The National Organization For Marriage (theirs, not yours) has not given up trying to stop marriage equality in Oregon. They have filed a brief (or, perhaps appealed their motion to stay that was denied by the Ninth Circuit) asking Justice Kennedy to stay Judge McShane's ruling legalizing same-sex marriage in Oregon.
From John Eastman, Chairman of NOM:
We are asking Justice Kennedy and the U.S. Supreme Court to take the step of staying the decision of Judge McShane so that NOM can pursue its request to intervene in the case in order to mount a defense of the people’s vote for marriage. This case is an ugly spectacle of the state refusing to defend the sovereign act of its voters to define marriage as the union of one man and one woman and instead working jointly with the plaintiffs to redefine marriage. The Supreme Court has made it abundantly clear that it does not want a profound social change such as redefining marriage to be made by trial judges without the Supreme Court itself deciding the issue.
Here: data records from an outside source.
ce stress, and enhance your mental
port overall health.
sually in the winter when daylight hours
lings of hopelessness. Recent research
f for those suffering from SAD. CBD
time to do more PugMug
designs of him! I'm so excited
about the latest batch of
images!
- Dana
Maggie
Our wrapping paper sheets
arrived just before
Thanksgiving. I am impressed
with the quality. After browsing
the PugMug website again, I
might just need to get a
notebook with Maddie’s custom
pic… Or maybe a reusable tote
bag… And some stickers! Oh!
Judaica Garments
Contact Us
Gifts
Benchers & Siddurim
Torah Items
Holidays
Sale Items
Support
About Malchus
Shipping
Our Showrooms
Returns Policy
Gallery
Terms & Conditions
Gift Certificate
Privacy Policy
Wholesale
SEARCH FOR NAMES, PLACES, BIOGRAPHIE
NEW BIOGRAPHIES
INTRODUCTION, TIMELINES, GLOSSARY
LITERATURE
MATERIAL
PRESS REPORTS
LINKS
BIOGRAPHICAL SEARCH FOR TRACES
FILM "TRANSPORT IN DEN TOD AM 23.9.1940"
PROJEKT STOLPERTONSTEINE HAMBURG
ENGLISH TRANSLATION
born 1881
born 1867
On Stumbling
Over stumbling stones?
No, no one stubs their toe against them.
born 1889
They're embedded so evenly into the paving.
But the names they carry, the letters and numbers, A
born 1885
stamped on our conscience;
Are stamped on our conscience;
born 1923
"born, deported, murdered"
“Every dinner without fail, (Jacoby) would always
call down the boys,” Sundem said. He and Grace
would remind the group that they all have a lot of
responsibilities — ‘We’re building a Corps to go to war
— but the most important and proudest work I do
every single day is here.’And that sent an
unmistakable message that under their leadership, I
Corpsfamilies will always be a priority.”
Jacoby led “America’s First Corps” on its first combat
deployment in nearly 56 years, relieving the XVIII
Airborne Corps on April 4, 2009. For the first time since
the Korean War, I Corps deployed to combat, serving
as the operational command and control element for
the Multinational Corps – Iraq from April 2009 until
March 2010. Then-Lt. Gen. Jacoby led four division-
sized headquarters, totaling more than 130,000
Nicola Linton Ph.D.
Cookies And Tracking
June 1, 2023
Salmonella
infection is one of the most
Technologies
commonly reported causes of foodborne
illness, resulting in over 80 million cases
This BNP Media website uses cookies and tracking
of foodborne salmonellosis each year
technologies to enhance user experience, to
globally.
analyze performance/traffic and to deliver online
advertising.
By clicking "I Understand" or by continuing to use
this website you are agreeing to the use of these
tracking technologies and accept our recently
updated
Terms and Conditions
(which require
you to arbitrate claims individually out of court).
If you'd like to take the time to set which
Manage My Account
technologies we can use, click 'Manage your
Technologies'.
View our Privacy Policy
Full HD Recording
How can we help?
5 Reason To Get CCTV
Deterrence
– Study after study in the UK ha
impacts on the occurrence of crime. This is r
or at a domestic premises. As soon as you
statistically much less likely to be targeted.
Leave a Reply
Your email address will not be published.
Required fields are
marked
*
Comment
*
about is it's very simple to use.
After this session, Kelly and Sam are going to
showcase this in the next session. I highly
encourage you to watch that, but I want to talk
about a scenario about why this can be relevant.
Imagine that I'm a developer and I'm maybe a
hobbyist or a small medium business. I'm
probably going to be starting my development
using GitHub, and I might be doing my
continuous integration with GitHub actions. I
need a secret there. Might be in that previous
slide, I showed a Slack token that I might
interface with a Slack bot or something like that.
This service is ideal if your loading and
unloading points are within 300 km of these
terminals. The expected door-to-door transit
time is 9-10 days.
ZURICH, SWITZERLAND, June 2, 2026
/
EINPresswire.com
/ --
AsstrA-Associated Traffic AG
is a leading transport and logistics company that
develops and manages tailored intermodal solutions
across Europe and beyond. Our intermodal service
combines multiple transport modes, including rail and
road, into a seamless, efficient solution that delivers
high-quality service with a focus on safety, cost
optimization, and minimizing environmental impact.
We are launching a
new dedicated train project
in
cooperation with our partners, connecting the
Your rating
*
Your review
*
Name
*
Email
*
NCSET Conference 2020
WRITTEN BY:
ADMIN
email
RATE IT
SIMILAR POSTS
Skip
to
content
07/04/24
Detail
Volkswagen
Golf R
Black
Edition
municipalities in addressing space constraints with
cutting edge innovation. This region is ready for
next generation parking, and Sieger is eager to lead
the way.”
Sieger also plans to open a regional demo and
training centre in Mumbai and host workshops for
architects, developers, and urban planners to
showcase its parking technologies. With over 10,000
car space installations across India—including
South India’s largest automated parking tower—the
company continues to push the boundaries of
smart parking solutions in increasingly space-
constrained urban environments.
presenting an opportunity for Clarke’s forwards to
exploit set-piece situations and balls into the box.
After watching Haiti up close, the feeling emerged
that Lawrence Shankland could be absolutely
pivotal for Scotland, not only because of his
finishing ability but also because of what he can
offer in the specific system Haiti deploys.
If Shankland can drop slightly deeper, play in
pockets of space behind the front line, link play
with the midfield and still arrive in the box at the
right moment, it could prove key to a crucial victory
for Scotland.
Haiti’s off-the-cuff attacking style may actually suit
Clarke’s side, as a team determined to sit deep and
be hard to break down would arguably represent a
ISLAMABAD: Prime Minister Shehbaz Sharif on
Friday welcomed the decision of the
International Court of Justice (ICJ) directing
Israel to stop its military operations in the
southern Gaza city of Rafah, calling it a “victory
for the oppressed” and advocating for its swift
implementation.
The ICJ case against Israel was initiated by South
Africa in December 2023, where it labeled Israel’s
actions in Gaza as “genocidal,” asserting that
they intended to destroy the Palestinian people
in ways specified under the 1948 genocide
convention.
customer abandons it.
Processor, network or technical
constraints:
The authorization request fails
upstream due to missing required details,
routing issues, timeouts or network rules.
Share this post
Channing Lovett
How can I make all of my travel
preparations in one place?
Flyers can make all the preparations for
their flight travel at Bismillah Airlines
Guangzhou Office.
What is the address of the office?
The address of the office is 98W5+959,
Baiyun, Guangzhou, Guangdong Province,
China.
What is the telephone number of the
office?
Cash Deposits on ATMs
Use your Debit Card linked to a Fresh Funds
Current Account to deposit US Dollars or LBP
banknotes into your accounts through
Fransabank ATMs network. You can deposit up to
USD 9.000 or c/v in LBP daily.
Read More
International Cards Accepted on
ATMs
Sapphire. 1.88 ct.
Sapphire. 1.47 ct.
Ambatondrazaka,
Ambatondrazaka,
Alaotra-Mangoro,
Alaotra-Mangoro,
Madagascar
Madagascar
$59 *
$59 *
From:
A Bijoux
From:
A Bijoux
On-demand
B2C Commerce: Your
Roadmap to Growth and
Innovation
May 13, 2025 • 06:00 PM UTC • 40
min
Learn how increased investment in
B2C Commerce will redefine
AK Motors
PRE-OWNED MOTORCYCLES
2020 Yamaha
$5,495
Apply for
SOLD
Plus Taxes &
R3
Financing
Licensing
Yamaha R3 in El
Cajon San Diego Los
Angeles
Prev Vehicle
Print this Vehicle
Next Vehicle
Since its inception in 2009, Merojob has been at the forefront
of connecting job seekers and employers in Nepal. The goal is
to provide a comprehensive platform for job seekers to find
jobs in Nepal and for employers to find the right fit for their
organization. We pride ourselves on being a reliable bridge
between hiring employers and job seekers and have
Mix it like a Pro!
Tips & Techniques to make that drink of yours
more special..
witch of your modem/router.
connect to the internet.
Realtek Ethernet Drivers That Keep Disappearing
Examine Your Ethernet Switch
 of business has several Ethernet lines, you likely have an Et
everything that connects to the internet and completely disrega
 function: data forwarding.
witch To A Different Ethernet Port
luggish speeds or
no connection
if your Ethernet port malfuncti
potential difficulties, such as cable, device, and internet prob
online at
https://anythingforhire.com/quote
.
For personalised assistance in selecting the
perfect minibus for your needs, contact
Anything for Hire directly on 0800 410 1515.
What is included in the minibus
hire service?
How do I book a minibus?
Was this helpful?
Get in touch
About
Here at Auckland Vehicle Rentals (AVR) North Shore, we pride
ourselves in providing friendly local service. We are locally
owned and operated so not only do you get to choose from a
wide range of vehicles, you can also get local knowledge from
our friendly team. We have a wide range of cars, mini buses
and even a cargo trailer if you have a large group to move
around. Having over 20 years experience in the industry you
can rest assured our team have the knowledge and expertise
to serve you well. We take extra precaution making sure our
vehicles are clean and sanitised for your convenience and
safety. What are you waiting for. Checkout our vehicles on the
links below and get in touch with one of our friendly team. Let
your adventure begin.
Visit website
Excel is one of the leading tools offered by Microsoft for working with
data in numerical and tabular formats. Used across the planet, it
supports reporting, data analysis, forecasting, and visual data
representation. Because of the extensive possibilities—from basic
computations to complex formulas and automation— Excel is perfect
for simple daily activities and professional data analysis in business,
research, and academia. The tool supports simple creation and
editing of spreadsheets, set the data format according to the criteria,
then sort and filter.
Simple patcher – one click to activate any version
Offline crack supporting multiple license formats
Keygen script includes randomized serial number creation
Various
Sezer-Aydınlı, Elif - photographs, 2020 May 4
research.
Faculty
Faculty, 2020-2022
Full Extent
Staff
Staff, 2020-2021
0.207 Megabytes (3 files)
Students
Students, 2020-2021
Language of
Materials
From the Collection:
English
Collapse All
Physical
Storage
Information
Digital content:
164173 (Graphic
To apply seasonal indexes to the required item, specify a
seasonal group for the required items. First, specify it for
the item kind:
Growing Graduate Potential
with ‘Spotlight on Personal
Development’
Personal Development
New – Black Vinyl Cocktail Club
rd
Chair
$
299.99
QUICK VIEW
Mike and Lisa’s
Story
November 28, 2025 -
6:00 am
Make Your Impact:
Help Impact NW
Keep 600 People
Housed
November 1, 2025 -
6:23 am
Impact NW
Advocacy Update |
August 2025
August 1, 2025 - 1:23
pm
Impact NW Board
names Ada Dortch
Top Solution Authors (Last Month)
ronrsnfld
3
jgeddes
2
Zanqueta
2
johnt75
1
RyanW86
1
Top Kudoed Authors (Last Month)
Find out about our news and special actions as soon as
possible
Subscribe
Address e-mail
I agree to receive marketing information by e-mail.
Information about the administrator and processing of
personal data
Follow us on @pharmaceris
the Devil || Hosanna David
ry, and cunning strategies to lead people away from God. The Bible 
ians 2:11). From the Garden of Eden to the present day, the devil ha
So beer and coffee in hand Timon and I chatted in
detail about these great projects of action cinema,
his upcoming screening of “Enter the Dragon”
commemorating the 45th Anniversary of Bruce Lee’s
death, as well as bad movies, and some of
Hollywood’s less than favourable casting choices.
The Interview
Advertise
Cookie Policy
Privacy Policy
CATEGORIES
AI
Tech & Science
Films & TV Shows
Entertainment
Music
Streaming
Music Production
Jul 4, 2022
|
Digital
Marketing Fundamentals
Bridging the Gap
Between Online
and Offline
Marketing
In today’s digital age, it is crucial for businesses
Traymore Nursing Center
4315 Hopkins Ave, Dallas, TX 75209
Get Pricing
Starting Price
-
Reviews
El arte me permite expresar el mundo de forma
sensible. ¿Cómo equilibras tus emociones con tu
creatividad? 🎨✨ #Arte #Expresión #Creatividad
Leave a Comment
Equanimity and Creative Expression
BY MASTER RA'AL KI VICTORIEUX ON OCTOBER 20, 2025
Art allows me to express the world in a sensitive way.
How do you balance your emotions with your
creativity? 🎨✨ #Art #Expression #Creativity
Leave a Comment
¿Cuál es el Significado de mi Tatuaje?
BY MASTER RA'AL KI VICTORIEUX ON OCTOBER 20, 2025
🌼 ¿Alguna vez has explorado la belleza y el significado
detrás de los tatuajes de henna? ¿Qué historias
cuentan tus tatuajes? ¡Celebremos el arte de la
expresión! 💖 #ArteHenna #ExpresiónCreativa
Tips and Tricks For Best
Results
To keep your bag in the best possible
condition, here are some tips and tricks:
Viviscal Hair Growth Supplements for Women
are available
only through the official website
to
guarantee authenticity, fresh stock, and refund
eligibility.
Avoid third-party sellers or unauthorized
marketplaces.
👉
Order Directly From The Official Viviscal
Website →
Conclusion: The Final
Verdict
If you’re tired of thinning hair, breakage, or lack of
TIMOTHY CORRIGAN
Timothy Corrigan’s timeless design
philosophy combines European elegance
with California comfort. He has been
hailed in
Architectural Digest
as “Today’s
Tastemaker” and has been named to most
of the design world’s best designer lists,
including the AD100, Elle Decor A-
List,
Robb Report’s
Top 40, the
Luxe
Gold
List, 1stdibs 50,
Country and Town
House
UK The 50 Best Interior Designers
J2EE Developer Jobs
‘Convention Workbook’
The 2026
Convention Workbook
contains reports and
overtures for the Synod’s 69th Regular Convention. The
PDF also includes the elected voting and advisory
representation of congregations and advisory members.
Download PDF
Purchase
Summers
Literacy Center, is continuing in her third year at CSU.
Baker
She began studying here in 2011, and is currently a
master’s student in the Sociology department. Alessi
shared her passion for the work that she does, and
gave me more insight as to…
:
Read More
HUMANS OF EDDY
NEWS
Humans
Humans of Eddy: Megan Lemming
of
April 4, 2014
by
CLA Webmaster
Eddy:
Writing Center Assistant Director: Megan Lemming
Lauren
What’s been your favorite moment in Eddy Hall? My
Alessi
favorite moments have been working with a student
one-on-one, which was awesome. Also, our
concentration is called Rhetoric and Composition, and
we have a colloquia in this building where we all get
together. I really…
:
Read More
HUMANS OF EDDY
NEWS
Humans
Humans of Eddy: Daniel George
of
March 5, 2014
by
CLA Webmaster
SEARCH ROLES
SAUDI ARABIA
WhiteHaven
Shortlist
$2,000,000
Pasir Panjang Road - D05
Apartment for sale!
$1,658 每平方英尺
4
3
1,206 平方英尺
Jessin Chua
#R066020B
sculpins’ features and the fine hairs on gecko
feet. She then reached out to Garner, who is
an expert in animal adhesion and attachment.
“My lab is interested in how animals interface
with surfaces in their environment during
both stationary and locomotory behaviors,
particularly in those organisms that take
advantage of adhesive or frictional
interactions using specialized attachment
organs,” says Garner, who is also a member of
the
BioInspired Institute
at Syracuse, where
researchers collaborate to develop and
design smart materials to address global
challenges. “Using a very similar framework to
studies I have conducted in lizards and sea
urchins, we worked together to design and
In Oregon, not only do we have a single trial court judge imposing his own opinion and invalidating the votes of the overwhelming majority of Oregon voters, but the case involves the state Attorney General refusing to even mount a defense of the people’s decision. This should be very troubling to Justice Kennedy. NOM believes it has a strong legal right to intervene in this case in order to mount a defense of Oregon’s marriage amendment. We are hopeful that the Supreme Court will allow us to defend the decision of Oregon’s electorate to define marriage as one man and one woman.
via
JMG
This seems like a very desperate attempt by NOM, in my view. They clearly do not have standing in the case, and it has already been decided.
1:14 PM PT: Justice Kennedy has asked for responses to NOM's application by 1PM on Monday.